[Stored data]
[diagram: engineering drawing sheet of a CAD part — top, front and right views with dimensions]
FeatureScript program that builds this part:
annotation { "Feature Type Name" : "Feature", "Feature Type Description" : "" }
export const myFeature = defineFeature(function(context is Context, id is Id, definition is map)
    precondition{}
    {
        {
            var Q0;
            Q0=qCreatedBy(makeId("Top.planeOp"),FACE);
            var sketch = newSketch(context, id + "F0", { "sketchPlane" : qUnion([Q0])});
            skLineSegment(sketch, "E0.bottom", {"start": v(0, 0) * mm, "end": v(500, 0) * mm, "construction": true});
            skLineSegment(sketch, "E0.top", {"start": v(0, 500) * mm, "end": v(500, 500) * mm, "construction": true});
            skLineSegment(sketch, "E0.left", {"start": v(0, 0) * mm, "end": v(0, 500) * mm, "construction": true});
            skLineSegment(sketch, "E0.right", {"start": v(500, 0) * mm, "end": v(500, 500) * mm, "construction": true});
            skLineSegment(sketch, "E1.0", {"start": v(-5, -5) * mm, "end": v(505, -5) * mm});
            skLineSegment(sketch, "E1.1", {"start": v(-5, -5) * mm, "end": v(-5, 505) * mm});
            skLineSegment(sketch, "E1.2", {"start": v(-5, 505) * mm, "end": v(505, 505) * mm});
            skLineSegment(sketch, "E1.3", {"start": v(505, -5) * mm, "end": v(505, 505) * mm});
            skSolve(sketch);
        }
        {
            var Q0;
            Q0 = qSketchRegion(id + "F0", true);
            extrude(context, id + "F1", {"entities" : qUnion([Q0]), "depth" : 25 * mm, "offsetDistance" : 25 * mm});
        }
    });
==
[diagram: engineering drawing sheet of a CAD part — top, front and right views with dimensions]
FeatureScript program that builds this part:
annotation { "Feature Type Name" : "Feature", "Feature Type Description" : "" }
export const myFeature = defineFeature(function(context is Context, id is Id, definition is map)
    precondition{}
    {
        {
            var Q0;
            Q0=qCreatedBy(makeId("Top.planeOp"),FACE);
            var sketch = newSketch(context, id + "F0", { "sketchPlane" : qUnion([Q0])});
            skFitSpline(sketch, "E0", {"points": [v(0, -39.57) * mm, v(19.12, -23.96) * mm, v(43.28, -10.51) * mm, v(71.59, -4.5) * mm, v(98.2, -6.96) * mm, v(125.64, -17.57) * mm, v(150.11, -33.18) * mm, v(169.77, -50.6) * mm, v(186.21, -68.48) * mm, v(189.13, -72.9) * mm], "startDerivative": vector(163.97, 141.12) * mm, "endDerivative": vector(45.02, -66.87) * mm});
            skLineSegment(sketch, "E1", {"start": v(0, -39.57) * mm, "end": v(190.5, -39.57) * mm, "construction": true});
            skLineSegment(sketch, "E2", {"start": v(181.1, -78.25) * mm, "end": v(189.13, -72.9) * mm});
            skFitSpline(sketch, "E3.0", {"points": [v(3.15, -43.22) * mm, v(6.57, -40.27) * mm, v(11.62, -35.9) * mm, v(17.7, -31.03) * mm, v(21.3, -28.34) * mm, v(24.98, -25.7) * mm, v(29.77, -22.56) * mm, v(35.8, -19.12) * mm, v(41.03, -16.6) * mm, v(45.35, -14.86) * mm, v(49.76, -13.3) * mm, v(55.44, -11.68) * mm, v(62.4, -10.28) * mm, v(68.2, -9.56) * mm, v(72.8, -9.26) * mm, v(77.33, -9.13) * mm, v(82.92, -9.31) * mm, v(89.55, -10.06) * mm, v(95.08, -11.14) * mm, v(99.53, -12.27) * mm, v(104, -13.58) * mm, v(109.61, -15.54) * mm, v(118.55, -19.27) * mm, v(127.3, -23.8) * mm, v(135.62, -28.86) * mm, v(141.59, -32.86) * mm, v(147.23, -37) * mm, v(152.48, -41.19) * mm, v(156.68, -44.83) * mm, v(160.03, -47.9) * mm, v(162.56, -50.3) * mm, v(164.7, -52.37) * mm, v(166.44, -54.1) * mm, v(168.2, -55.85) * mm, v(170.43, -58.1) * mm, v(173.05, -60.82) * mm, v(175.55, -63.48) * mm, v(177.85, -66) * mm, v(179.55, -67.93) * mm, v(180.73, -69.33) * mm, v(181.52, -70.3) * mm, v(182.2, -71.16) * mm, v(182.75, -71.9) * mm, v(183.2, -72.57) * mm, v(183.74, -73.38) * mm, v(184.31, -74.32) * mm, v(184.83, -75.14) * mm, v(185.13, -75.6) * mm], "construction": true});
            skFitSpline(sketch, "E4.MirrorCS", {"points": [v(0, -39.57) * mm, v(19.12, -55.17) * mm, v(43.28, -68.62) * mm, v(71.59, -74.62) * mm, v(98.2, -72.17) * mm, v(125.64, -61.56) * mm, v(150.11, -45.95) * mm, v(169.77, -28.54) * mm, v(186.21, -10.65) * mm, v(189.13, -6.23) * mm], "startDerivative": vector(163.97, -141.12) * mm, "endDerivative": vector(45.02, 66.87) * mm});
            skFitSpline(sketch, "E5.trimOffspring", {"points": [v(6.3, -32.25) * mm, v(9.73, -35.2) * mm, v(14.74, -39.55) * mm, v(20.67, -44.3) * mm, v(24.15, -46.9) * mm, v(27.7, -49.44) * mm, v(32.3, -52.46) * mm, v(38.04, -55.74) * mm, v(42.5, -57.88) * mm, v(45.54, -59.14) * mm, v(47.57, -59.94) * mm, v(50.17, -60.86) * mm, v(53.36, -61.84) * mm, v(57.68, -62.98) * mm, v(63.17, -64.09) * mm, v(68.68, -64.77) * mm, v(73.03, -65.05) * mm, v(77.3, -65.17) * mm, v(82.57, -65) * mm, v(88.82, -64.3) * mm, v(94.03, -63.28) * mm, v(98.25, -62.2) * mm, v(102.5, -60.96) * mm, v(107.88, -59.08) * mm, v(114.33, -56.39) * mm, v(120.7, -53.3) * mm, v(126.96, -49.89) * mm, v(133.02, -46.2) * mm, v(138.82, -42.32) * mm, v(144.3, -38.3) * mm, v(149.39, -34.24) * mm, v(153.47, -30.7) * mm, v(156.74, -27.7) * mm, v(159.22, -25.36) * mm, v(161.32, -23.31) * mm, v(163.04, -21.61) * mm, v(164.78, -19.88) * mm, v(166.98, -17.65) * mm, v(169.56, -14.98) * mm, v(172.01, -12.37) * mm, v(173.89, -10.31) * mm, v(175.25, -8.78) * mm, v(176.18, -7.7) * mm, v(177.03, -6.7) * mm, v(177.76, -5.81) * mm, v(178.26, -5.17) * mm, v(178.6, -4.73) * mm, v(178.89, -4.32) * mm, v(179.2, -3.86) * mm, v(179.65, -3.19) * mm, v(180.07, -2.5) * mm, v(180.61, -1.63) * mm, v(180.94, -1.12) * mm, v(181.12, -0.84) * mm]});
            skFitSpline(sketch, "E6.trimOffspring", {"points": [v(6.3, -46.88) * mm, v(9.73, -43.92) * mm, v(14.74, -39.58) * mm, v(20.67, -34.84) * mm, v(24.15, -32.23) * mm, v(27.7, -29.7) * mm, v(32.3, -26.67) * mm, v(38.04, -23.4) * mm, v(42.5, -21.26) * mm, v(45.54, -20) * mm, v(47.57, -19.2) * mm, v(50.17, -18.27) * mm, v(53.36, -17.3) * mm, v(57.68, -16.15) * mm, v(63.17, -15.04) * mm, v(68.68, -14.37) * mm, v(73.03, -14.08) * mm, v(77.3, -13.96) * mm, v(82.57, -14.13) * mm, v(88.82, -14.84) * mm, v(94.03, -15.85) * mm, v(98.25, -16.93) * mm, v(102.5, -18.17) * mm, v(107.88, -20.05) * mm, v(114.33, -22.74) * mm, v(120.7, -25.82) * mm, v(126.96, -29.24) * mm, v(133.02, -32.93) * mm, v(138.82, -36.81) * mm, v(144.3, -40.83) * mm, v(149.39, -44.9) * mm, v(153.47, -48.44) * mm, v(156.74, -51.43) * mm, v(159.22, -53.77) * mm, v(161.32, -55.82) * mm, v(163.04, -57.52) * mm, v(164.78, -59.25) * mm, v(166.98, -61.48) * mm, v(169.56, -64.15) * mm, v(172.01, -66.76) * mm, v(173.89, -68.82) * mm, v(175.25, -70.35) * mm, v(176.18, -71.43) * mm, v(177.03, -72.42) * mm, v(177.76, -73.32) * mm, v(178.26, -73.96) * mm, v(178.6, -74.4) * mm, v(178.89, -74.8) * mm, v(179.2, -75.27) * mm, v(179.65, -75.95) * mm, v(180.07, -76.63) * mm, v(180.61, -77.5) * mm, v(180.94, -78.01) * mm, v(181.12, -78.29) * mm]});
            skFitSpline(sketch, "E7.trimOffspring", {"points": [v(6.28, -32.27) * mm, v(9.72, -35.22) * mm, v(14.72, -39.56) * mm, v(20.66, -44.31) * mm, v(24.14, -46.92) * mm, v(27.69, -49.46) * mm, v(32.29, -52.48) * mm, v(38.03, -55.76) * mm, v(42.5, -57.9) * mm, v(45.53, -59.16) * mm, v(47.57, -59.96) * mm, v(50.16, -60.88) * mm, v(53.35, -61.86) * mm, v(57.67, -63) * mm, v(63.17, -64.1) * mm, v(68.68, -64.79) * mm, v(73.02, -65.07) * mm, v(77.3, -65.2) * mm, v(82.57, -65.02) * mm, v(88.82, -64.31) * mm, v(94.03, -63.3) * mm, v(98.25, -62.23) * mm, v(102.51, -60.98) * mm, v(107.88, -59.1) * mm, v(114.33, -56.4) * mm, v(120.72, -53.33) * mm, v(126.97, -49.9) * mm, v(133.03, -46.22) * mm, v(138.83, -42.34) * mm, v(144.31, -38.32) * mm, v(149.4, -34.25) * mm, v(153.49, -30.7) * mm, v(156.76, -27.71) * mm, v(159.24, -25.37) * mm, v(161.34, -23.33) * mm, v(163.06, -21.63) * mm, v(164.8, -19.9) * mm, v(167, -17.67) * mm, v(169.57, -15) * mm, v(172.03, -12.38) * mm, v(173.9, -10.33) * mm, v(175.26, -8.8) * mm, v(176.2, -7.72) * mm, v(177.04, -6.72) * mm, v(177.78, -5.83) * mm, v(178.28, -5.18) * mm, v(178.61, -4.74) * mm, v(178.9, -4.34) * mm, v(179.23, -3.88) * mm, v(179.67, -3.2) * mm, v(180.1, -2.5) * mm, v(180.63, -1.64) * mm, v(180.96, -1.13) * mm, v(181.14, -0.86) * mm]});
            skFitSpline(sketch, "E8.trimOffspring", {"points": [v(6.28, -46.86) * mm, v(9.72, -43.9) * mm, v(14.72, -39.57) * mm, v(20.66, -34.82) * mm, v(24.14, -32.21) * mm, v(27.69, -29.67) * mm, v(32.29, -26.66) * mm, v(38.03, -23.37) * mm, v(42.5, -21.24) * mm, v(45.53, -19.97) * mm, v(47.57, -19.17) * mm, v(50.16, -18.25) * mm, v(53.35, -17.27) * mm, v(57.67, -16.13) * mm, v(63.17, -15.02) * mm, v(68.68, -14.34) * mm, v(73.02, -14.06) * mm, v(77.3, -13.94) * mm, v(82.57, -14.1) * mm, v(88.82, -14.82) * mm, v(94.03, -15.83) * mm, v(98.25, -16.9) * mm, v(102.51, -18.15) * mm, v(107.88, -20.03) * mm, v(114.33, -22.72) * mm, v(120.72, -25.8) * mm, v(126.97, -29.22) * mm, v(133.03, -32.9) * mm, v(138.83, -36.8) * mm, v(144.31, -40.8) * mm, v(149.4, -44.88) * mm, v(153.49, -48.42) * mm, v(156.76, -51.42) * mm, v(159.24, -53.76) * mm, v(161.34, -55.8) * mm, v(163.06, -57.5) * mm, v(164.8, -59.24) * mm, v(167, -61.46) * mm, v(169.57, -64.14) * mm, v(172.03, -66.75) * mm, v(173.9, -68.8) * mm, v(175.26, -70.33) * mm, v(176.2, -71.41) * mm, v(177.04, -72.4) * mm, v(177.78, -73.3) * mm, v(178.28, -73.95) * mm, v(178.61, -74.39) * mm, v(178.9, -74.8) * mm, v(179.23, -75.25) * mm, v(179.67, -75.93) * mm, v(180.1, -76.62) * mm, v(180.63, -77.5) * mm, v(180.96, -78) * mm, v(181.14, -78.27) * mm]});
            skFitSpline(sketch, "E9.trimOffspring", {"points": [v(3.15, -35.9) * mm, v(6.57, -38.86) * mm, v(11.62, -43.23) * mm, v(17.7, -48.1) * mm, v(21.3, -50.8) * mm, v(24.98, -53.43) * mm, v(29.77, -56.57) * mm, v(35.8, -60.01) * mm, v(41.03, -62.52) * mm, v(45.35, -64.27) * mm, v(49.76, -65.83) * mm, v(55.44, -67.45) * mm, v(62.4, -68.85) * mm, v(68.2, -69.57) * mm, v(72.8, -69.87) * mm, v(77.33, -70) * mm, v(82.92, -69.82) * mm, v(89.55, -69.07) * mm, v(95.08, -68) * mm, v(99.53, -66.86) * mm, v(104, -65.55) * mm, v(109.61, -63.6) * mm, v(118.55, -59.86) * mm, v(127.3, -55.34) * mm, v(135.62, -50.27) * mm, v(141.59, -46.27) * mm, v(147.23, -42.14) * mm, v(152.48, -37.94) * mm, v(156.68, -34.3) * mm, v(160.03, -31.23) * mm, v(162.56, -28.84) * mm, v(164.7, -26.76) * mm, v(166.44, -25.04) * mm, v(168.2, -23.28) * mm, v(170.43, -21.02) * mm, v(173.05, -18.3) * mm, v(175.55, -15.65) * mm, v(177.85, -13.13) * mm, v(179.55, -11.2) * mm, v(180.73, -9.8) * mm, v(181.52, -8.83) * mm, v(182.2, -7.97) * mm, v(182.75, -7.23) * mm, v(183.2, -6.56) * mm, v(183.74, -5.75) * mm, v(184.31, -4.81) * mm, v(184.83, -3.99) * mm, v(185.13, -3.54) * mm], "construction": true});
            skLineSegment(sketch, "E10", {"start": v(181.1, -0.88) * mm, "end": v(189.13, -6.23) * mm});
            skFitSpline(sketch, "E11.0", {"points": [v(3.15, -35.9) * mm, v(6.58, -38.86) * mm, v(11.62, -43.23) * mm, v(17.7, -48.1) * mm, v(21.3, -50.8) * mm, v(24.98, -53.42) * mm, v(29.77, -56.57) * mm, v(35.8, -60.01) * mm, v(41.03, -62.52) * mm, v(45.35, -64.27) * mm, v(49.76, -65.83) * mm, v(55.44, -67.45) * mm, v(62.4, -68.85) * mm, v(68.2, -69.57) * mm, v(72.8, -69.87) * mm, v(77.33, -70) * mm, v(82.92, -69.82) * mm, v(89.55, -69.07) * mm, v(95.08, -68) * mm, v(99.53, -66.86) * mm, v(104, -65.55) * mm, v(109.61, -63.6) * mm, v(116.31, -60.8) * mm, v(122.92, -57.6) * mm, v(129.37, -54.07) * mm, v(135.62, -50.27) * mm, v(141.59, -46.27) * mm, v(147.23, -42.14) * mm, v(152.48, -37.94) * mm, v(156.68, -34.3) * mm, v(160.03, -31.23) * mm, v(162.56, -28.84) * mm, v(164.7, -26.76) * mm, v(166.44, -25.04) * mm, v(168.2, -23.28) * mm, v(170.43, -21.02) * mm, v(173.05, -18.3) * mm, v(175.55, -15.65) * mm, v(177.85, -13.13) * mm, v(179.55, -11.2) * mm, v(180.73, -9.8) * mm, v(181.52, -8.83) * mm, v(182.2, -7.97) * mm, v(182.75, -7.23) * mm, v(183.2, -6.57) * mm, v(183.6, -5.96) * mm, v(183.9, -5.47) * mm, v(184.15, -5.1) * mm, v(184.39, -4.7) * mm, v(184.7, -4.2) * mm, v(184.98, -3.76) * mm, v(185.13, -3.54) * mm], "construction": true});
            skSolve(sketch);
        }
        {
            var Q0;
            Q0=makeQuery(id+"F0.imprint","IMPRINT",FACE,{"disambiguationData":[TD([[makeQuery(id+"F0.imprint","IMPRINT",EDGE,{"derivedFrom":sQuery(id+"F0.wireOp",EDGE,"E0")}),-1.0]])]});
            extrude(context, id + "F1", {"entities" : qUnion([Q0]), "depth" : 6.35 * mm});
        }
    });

DIRECTIONS FOR THIS TASK: Report every line of the CAD text data that contains the string "qUnion", with case counting.

TASK RESPONSE:
            var sketch = newSketch(context, id + "F0", { "sketchPlane" : qUnion([Q0])});
            extrude(context, id + "F1", {"entities" : qUnion([Q0]), "depth" : 25 * mm, "offsetDistance" : 25 * mm});
            var sketch = newSketch(context, id + "F0", { "sketchPlane" : qUnion([Q0])});
            extrude(context, id + "F1", {"entities" : qUnion([Q0]), "depth" : 6.35 * mm});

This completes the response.